To say the narrative is clunky is to state the obvious about Jurassic Park sequels. There’s often been a struggle to explain why characters encounter the big beasties, often relying on a new park here, an until-now unheard-of island there. It’s best to just sit back and enjoy these films. As Hammond says in the original, “it’s kind of a ride”.

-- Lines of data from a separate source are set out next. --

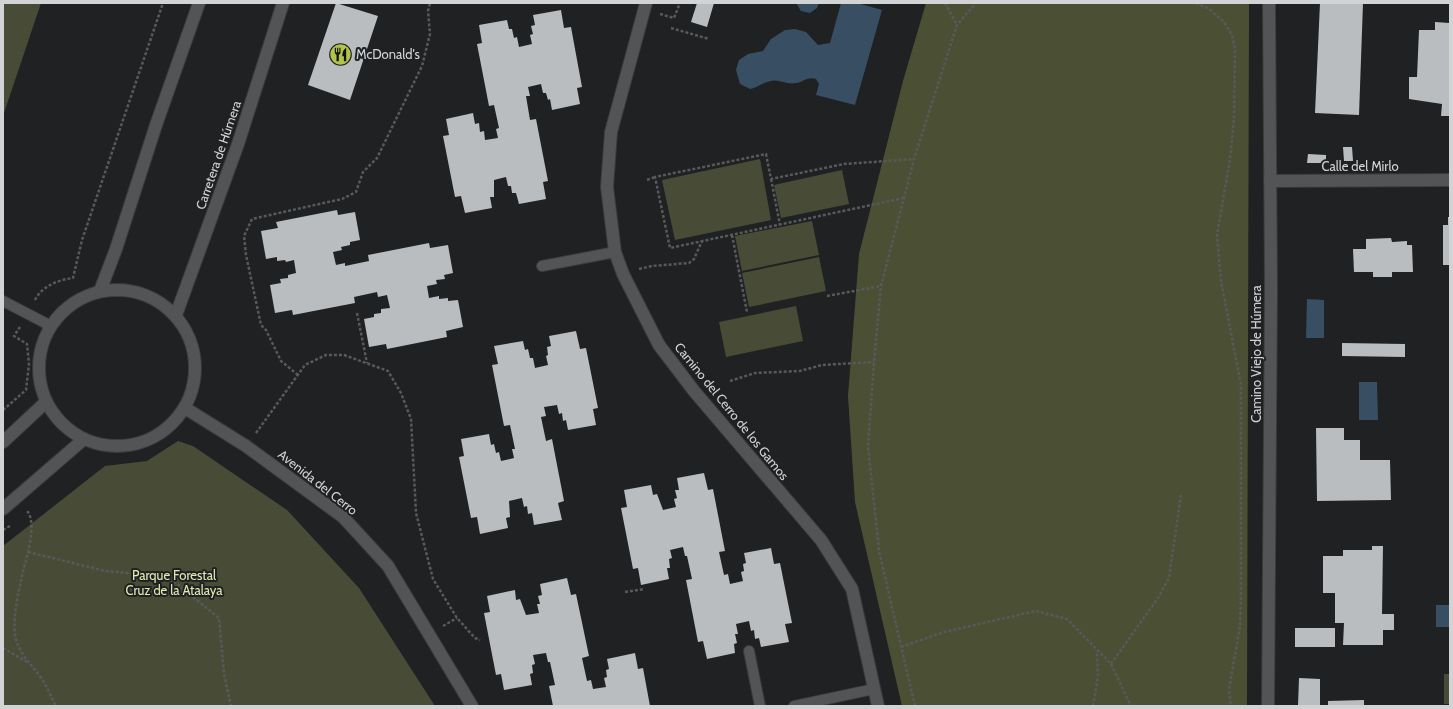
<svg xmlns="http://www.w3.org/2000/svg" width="1453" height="709" viewBox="0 0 1453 709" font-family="Cabin,sans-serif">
<rect width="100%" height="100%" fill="#1f2123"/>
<g fill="#484c37">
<polygon points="3,3 41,3 3,116"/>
<polygon points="760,159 771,220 675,240 662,180"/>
<polygon points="842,170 849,204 781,218 774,185"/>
<polygon points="812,221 819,255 742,271 735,236"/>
<polygon points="819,257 826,291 749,307 742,273"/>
<polygon points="796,306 803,341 726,357 719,322"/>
<polygon points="178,441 193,446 287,510 359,588 435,706 3,706 3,546 105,466 147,461"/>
<rect x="1444" y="674" width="6" height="30"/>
</g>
<polygon fill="#4b5034" points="926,3 1249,3 1247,706 902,706 855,502 848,396 859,254 903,81"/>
<g fill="#384e63">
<polygon points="796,3 819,3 817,8 810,13 801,11"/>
<path d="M841,3H857L882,10L855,105L816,95L819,84L816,79C807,76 804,82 796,83C787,85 779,79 771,81C764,82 758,87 750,89L740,84L736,70L739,60L748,54L763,51L771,39L785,30L795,29L806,32L818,45L830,43Z"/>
<polygon points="1307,299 1324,300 1324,338 1306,338"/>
<polygon points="1359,382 1377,382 1378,420 1359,420"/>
<rect x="1436" y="605" width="14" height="22"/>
</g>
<g fill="#babdbf">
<polygon points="336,3 378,16 350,100 308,85"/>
<polygon points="697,3 714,3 707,27 691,22"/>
<polygon points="1320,3 1363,3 1359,115 1315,113"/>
<polygon points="561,10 564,28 571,27 582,87 577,88 580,104 552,110 550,99 548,100 546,93 543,93 541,84 528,87 530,96 526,96 530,120 536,119 548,181 543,182 546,199 519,204 516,193 512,193 511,186 508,186 506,177 494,180 494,197 490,197 492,208 465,213 461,196 455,197 443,136 449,135 446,119 473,113 475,124 479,123 480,132 484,131 485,140 498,138 496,129 499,128 494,105 489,106 477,44 482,43 479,25 507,20 509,29 512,29 514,38 517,37 519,47 532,44 530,35 533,34 531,26 535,25 533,15"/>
<polygon points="1435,22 1450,23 1450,116 1441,116 1442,104 1409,99 1409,77 1417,77 1419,30 1435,30"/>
<polygon points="1343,147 1352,147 1353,161 1344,161"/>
<polygon points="1308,154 1326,155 1326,163 1307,163"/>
<polygon points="337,210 338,215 355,212 360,240 350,242 350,245 341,247 342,250 333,252 336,265 345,263 345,266 369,261 368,255 429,243 430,248 448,245 453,273 444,275 445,279 436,280 437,284 427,286 429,298 439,296 439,299 448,298 448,301 458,300 463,327 446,331 447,337 387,349 386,344 369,347 364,319 374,317 374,314 381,313 381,309 390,308 387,295 378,297 377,292 354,297 355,303 293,315 292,310 275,313 270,285 281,283 280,279 288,278 288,275 296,273 294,260 286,262 285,260 277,261 277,257 266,259 261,231 278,228 276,222"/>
<polygon points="1448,217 1450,217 1450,265 1443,265 1443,225 1448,225"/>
<polygon points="1391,238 1392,242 1407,241 1407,245 1412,245 1413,272 1392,272 1392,277 1373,277 1373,272 1354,272 1353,249 1366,249 1366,239"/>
<polygon points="576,331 580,349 586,348 598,408 593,409 596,425 568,430 566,420 563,421 562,413 559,414 557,405 544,407 546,416 541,417 546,441 552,439 564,501 558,503 562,520 534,525 532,513 528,514 527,506 524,507 522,498 509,501 510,517 506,518 508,528 480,534 477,517 471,518 459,457 464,456 461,439 489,434 491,445 494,444 496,453 499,452 501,461 514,458 512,449 515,449 510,425 504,426 492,365 498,364 494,346 523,341 525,350 528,349 530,358 533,358 535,368 548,365 546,356 548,355 547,347 551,346 549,336"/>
<polygon points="1342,343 1405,344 1405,357 1342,356"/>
<polygon points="1316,428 1344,428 1344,440 1360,440 1360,460 1390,460 1391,500 1317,501"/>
<polygon points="704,473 708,490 713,489 725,551 719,552 724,575 728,574 730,584 743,581 741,572 744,571 743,564 746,563 744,553 771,548 774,564 780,563 792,623 785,624 789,642 761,647 759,638 755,639 754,630 751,631 749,621 736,624 738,634 735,634 737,643 734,644 735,653 707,659 703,641 698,642 686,580 692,579 687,556 685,556 683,547 670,550 672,558 669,559 670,568 667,568 669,579 641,585 638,568 633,569 621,508 627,507 624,490 651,485 653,495 657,494 663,510 676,507 674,499 677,498 675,490 679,490 677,478"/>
<polygon points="1372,546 1383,546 1382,614 1394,614 1394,630 1383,630 1383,645 1343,645 1344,623 1335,623 1335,593 1323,593 1323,556 1343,556 1343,550 1372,550"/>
<polygon points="567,578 571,595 576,594 589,656 582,658 587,681 591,680 593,689 606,687 604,678 607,677 606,670 609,669 607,659 635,653 638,669 643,668 650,706 553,706 549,686 555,685 550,662 548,662 546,653 533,655 535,664 532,665 533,673 530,674 532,685 504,690 501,674 496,675 484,613 490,612 487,596 515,590 516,600 520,599 526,615 539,613 537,604 540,604 538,596 542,595 540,584"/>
<rect x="1295" y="628" width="40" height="19"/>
<polygon points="1299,678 1320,679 1320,706 1298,706"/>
<polygon points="1364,700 1364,706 1328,706 1328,701"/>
</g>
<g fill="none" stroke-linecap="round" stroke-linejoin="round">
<defs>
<g id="service">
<polyline points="542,266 615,252"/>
<polyline points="3,301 51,326"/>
<polyline points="749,651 760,706"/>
<polyline points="794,706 874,689"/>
</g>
<g id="minor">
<polyline points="646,3 611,132 607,187 615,252 623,274 659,345 694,391 821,540 852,589 878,706"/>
<polyline points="1270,181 1450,180"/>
<polyline points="185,408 246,446 343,517 388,566 472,706"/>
<polyline points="1268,706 1271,289 1269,3"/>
</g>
<g id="tertiary">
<circle cx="117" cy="368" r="78"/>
<polyline points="100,291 116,249 156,125 199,3"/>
<polyline points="176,315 238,144 283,3"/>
<polyline points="3,442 46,402"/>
<polyline points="3,509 84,439"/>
</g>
</defs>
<use href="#service" stroke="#393b3d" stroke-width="12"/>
<use href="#minor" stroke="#393b3d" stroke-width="14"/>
<use href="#tertiary" stroke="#393b3d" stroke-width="14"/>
<g stroke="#57595b" stroke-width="2.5" stroke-dasharray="3 2" stroke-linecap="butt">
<polyline points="945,3 957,25"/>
<polyline points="1196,3 1209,9 1224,22 1232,35 1235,49 1234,119 1230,159 1217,235 1221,281 1241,385 1241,591 1240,626 1229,689 1231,706"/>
<polyline points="660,14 674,18 680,3"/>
<polyline points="671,28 709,39"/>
<polyline points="771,179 780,225"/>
<polyline points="647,180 655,177"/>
<polyline points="904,198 670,248 655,177 766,154 771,179 844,164 914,159"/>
<polyline points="732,235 747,312"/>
<polyline points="639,269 652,266 689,263 694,259 702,241"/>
<polyline points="827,296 881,286"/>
<path d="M35,300C42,286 58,280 73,278L82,240L163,3"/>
<polyline points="357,313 367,363"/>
<polyline points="298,375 281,361 266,330 261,325 246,255 244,236 252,219 342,199 356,192 363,172 377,158 422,66 430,34 428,11 430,3"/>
<polyline points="730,381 755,373 800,371 822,365 874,362"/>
<polyline points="3,410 26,390 29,364 27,344 14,336 20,327"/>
<polyline points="256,433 305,365 326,355 344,355 388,371 401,393 411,419 416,513 433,579 457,618 475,638 480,640"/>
<path d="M27,513L28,512C38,528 24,563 21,581C17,598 13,618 15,635C18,655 36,668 45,684C49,691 52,699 56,706"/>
<polyline points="3,530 10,526"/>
<polyline points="28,552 105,571 167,576 219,618 224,674 231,706"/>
<polyline points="625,592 644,589"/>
<polyline points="443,626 457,618"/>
<polyline points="901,647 944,632 1036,611 1067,619 1111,664 1131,706"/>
<polyline points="3,648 27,662"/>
<polyline points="1111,664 1158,598 1169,578 1181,495"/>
<polyline points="915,706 879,551 868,446 874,362 881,286 914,159 957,25 976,3"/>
<polyline points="1093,706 1098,676 1097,651"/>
</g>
<use href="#service" stroke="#525456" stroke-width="10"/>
<use href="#minor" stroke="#525456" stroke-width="12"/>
<use href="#tertiary" stroke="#525456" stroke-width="12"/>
</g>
<defs>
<symbol id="restaurant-disc" viewBox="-11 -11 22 22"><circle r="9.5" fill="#b2c34c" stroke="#1f2123"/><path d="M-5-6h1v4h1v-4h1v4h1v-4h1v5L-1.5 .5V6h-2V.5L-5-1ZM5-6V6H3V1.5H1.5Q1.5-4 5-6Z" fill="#111"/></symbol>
</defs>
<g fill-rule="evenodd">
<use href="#restaurant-disc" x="328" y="42" width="25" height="25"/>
</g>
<g text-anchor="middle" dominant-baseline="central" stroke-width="4" stroke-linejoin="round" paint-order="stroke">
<g font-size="13" fill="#d2d3d4" stroke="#1f2123" text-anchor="start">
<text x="356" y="54">McDonald's</text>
</g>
<g font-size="13" fill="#d2d3d4" stroke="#1f2123">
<text transform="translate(218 155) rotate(-71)">Carretera de Húmera</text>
<text x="1360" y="166">Calle del Mirlo</text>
<text transform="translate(1256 354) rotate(-90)">Camino Viejo de Húmera</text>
<text transform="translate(732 411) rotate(51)">Camino del Cerro de los Gamos</text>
<text transform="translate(318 482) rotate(38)">Avenida del Cerro</text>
</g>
<g font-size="13" fill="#dfeab1" stroke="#1f2123">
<text x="174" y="575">Parque Forestal<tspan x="174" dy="15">Cruz de la Atalaya</tspan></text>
</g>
</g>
<rect width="1453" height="709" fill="none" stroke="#d2d3d4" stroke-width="8"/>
</svg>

And that is the best way to approach Rebirth – as an act of pure spectacle. Martin Scorsese got in some trouble with MCU fans when he said the franchise's outputs were not films but rollercoaster rides. But the same is essentially true here, as this more closely resembles a Universal Studio ride than an actual film. For some this will be an issue, but for this reviewer, he was fine with it. The blockbuster set pieces here are breathtaking, the dino encounters captured gloriously by director Gareth Edwards and his team. Edwards has always had an eye for scope and scale, and Rebirth is at its best when it can embrace this. Encounters with the Mosasaurus are wonderful, Jaws-like sequences. And there’s a fantastic one with a T-Rex lifted straight from the first book. I would, however, argue that in the final act the film starts to overstay its welcome, slightly undone by pulling so far away from its earlier grander sweeps.

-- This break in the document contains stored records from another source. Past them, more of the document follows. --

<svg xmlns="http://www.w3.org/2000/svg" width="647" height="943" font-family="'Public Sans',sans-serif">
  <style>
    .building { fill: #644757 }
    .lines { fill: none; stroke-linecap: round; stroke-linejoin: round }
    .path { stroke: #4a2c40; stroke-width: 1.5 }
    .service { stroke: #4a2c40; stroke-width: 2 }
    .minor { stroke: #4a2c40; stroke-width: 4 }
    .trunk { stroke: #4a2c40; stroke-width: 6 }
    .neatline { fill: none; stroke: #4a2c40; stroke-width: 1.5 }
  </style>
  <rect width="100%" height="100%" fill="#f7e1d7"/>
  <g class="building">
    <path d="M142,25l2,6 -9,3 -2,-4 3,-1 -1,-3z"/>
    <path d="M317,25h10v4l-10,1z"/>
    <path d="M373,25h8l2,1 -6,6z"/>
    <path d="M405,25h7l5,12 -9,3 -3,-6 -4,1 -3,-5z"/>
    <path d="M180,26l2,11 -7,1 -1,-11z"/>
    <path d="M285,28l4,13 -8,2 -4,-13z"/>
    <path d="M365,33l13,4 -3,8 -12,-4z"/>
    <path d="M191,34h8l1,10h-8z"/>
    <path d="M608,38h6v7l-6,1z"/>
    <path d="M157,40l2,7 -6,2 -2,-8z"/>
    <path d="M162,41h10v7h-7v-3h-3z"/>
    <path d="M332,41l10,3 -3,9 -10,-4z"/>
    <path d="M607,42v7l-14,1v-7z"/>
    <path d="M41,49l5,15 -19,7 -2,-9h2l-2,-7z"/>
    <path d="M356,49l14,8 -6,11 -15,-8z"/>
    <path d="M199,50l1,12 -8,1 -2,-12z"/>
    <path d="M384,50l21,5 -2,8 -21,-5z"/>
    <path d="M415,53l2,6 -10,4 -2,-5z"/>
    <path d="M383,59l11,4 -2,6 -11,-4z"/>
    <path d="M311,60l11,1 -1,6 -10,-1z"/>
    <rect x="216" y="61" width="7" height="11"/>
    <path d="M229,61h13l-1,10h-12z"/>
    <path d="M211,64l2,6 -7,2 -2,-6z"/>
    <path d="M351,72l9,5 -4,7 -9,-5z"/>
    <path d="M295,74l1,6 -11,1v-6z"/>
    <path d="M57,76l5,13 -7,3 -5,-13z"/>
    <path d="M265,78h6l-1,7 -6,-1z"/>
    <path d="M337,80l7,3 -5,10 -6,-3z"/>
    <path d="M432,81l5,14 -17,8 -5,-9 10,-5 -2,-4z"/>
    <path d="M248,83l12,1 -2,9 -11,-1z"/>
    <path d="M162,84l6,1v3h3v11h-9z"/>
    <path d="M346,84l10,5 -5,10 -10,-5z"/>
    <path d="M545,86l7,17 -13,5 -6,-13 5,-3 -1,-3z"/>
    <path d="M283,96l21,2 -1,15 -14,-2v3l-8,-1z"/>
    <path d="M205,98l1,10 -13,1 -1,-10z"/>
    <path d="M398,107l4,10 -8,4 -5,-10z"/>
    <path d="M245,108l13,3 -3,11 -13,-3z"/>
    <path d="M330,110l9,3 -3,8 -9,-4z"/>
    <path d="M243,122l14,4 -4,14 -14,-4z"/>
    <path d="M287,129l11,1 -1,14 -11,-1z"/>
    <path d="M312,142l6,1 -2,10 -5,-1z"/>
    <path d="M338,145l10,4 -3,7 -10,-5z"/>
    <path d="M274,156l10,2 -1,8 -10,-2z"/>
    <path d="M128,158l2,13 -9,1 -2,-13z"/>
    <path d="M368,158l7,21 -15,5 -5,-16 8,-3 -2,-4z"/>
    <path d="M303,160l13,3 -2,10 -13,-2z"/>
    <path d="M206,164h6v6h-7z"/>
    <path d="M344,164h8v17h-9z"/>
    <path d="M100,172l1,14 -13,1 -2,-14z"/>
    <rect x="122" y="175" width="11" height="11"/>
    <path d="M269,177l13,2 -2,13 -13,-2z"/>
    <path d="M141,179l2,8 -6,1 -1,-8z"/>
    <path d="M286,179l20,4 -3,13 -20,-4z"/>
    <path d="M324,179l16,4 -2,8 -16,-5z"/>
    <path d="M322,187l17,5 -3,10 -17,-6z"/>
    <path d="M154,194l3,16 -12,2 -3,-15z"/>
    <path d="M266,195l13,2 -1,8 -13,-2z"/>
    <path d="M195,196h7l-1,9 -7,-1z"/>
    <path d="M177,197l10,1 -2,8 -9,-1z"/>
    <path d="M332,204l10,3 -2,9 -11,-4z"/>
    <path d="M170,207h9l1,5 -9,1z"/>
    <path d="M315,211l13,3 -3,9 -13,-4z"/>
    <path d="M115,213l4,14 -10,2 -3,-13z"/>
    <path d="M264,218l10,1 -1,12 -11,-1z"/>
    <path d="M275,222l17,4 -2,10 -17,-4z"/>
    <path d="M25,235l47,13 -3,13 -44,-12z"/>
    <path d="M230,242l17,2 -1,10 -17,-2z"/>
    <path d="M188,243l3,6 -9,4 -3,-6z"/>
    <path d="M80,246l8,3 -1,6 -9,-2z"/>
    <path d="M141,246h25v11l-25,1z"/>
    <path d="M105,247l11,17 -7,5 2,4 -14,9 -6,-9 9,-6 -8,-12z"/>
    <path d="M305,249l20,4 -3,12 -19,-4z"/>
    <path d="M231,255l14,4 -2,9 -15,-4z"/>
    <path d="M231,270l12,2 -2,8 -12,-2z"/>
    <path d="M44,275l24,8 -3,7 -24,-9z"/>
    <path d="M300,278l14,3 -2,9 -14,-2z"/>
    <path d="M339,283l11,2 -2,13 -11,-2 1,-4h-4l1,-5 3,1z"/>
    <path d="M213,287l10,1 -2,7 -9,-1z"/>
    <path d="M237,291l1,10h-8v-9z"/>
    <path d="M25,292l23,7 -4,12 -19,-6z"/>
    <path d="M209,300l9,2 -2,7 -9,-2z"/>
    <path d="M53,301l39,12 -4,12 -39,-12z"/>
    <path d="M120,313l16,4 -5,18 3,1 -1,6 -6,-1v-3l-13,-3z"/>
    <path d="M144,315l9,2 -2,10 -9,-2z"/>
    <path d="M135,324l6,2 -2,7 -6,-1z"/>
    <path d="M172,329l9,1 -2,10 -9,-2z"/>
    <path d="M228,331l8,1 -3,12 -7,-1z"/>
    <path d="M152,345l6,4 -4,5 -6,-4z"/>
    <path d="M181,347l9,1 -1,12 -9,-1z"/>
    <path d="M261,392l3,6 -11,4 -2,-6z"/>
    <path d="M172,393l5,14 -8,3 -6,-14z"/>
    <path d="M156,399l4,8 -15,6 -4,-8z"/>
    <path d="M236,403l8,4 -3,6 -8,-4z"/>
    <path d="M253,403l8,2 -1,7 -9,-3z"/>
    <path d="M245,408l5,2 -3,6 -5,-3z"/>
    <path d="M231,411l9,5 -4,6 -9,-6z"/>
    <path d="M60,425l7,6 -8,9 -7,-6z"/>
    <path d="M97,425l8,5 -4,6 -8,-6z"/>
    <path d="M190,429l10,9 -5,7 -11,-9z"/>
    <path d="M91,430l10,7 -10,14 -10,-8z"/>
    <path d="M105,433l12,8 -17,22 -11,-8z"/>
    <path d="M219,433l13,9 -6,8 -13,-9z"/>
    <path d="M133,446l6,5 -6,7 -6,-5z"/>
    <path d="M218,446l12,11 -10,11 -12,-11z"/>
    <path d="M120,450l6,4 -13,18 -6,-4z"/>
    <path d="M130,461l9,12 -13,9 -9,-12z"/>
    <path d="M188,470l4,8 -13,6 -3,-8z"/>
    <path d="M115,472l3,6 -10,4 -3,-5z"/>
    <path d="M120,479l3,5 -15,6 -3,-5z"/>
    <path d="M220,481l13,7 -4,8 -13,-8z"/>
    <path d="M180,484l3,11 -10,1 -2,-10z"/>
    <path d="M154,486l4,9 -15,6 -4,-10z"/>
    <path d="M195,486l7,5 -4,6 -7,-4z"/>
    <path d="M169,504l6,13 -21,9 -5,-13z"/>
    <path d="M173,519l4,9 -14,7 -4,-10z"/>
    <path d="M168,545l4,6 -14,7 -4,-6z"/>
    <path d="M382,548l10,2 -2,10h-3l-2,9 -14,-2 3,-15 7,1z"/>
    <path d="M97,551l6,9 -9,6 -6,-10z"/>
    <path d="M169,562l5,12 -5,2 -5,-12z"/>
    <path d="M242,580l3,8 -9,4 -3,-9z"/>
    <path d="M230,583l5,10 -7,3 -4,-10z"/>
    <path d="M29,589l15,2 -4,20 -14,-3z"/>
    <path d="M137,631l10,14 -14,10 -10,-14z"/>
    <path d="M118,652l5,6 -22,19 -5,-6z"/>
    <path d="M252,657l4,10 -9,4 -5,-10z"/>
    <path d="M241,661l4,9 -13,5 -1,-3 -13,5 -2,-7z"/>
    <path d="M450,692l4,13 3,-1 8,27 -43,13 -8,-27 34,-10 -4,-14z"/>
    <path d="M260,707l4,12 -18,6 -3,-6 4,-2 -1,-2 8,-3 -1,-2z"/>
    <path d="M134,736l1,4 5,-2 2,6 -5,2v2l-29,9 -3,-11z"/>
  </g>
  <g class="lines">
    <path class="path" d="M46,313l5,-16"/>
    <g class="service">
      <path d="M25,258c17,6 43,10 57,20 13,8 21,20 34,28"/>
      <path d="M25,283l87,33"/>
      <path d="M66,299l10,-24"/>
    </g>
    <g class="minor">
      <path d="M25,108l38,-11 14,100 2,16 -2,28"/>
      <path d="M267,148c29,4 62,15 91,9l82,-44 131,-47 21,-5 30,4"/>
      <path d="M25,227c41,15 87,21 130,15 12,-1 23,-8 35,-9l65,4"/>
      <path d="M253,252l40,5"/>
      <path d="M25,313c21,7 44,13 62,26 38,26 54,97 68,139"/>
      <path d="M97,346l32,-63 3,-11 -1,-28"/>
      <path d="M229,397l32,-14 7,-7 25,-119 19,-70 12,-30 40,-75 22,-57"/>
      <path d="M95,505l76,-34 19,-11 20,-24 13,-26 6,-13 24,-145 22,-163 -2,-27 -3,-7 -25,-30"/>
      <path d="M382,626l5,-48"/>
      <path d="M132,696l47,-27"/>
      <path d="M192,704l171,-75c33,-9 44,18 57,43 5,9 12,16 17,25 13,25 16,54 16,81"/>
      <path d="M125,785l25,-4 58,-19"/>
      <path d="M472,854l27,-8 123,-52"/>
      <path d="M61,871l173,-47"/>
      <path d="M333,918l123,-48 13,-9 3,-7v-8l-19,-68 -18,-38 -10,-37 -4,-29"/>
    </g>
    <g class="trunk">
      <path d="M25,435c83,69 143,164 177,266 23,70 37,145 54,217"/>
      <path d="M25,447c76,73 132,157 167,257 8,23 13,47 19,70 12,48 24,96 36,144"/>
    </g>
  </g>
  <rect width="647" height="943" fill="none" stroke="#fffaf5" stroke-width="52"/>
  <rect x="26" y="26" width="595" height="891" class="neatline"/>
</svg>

The cast is effective, if somewhere let down by returning scribe David Koepp’s script. They all comfortably fit types, with some gifted additional motivation. Scarlett Johansson reminds us why she was such a good fit for MCU blockbusters, giving her part an intriguing blend of swagger and vulnerability. Jonathan Bailey continues to be a very good thing for modern studio cinema, with his Dr Loomis the film’s conscience. And it’s nice to see Mahershala Ali back in cinemas after what has felt like a very long gap (outside of voice work, it’s been six years since he’s starred in a wide release). The Family Delgado don’t leave too much of an impression, save for one all-timer set piece and being the place for the film to attempt to find its Baby Yoda – hello, Dolores.
Rebirth doesn’t reinvent the wheel, but it does stabilize a series that had hit the rocks with its past installment. We’re never going to get back to where Jurassic Park got cinema to, but that’s ok. Not every blockbuster has to hit those heights. Sometimes it’s ok to have spectacle for spectacle’s sake. And this is what Edwards can grasp. It’s a minor miracle to recentre the films on the dinosaurs themselves; to find the scope and scale we want from them. I left the cinema with a goofy smile and a total willingness to, once again, head back to Dinosaur Island. All together now; “they are truly beautiful, and they all deserve our respect, run”.